– Ничего, – сказал я. – Совершенно никаких изменений.

12

В тот вечер я приехал к Джой. Она открыла дверь и остановилась, ожидая моих слов.

– Ты что-то говорила о кофе?

Тогда Джой улыбнулась – милое лицо в раме двери, – и мне снова на миг почудилось, что она меня видит. Отступив назад, она широко открыла дверь.

– Заходи.

Я прошел мимо нее, и дверь тихо щелкнула, закрывшись.

– У меня нечасто бывают гости, – сказала она. – Извини за развал.

Я огляделся и подумал, что она шутит. В маленькой квартирке царил порядок. Не знаю, чего я ждал, – может быть, именно этого. Голые стены без картин. Диван. И – позже – кровать.

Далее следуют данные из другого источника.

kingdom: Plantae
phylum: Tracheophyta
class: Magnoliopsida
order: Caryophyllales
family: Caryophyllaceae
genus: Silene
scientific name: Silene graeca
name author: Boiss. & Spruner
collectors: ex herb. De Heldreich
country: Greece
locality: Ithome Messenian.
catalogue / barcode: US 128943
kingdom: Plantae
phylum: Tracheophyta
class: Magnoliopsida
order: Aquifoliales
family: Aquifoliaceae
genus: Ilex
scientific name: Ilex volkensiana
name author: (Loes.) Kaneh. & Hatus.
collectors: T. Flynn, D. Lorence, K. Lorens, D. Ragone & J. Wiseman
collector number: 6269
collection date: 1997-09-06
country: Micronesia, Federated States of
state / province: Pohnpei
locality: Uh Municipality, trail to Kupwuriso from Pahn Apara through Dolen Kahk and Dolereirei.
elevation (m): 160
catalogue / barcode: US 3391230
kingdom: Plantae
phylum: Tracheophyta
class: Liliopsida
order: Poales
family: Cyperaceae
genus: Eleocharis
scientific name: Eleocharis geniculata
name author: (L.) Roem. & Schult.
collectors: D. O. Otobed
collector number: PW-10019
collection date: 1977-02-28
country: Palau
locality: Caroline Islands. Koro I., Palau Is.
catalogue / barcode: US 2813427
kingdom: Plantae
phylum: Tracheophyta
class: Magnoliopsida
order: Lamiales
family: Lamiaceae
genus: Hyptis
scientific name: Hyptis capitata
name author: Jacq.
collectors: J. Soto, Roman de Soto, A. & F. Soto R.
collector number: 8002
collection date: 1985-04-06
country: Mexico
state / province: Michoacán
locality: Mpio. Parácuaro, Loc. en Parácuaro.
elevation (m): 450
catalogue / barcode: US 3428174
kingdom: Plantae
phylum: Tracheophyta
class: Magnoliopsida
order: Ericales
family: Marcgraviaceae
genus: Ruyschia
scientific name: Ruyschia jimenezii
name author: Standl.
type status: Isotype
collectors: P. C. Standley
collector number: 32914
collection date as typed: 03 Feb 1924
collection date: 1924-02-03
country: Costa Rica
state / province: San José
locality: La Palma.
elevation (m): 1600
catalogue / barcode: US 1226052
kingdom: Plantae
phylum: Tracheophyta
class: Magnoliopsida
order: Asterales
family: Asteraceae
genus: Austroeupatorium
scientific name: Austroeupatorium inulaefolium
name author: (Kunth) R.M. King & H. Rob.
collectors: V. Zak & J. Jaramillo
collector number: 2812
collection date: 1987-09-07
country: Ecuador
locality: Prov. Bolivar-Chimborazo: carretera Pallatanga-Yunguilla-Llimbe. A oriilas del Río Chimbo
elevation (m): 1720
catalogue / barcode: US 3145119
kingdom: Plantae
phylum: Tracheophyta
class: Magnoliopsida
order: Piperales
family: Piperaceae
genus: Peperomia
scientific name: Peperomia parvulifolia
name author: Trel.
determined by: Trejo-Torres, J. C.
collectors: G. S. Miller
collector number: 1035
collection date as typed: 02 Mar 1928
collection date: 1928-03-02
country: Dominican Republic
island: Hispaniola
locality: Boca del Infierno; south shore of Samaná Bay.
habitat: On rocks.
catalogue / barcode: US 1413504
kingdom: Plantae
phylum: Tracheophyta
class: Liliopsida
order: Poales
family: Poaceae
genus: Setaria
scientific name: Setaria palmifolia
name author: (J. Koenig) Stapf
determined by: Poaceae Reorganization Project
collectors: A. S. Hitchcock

Началось с молчания. Потом было прикосновение.

Тихий, неуверенный поцелуй.

На простынях она выгибала спину. Кожа как шелк. Жизнь в звуке и касании. Одеяло стекало на пол. Ее руки крепко сцеплялись у меня на затылке, притягивали ближе – в моих ушах голос, а скользкие тела терлись друг о друга.

Потом, в темноте, мы долго лежали молча.

* * *

Я уже решил, что она спит, и вздрогнул от ее голоса:

– Как правило, я их лучше знаю.

– Кого?

– Тех, кто ворует одеяло.

– Одалживает, – поправил я, – одалживает одеяло.

Дотянувшись, я поднял одеяло с пола и набросил ей на нагие плечи.

– Ты хорош собой? – спросила она.

– Что?

– Мне любопытно.

Она нащупала меня в темноте, расчесала пальцами волосы.

– Это важно?

– У меня строгие требования.

Я и не хотел, а рассмеялся.

– В таком случае, да. Я потрясающий.

– Не знаю, не знаю.

– Ты мне не веришь?

– Может, лучше навести справки на стороне.

– Тогда зачем было меня спрашивать?

– Мне было любопытно, как ты считаешь.

Я взял ее ладонь и положил себе на лицо.

– Я такой, как ты видишь.

Прохладная рука на моей щеке. Долгое молчание, а потом она спросила:

– Почему ты приехал сегодня?

Я вспомнил щенка в ящике. Свет, оставшийся без наблюдателя.

– Не хотелось быть одному.

– Ночью тебе тяжелее всего. – Она просто констатировала факт. Огонь горячий. Вода мокрая. Ночью тяжелее всего.

В разговоре со слепым есть преимущество – слепой не видит твоего лица. Не знает, что попал в больное место.

– Над чем ты работаешь? – спросил я, чтобы переменить тему. – Ты никогда толком не объясняла.

– Ты никогда толком не спрашивал. Назовем это производством звука.

– И в чем штука?

– Берешь тон широкого, смешанного диапазона и удаляешь все лишнее.

– Удаляешь?

Ее тонкая рука обняла меня за шею.

– Звук может быть гибким инструментом. Катализатором или ингибитором химических реакций. Начни с максимальной плотности частот и отрезай все, чего не хочешь слышать. В каждом всплеске помех скрыт концерт Моцарта.

И опять я не понял, шутит ли она.

Я сел на кровати в неосвещенной комнате. В эту минуту в темноте мы были одинаковыми. Наши миры станут разными, только когда я зажгу свет.

– Тяжелее всего утром, – сказал я ей.

Через несколько часов взойдет солнце. Подступит или не подступит боль.

– Время идти.

Она провела ладонью по моей голой спине. Она не стала меня удерживать.

– Время, – прошептала она. – Нет такого зверя. Только сейчас. И сейчас.

Она прижалась губами к моей коже.

* * *

На следующий день я оставил секретарше Джереми записку – просил его зайти ко мне.

Через час в дверь постучали, он вошел в лабораторию.

– Что-то нашел? – спросил он. Он был в пиджаке. Я знал, что ему предстоят совещания. Вот так и отличают администратора от ученого – по цвету костюма. Сатвик и Забивала стояли у меня за спиной.

– Мы нашли.

На лице его было смятение.

– В записке сказано – новая находка?

– Посмотри сам.

Джереми наблюдал за ходом эксперимента. Заглядывал в ящик. Самолично добивался коллапса волны.

Потом мы посадили в ящик щенка и повторили заново. Мы показали ему картину интерференции.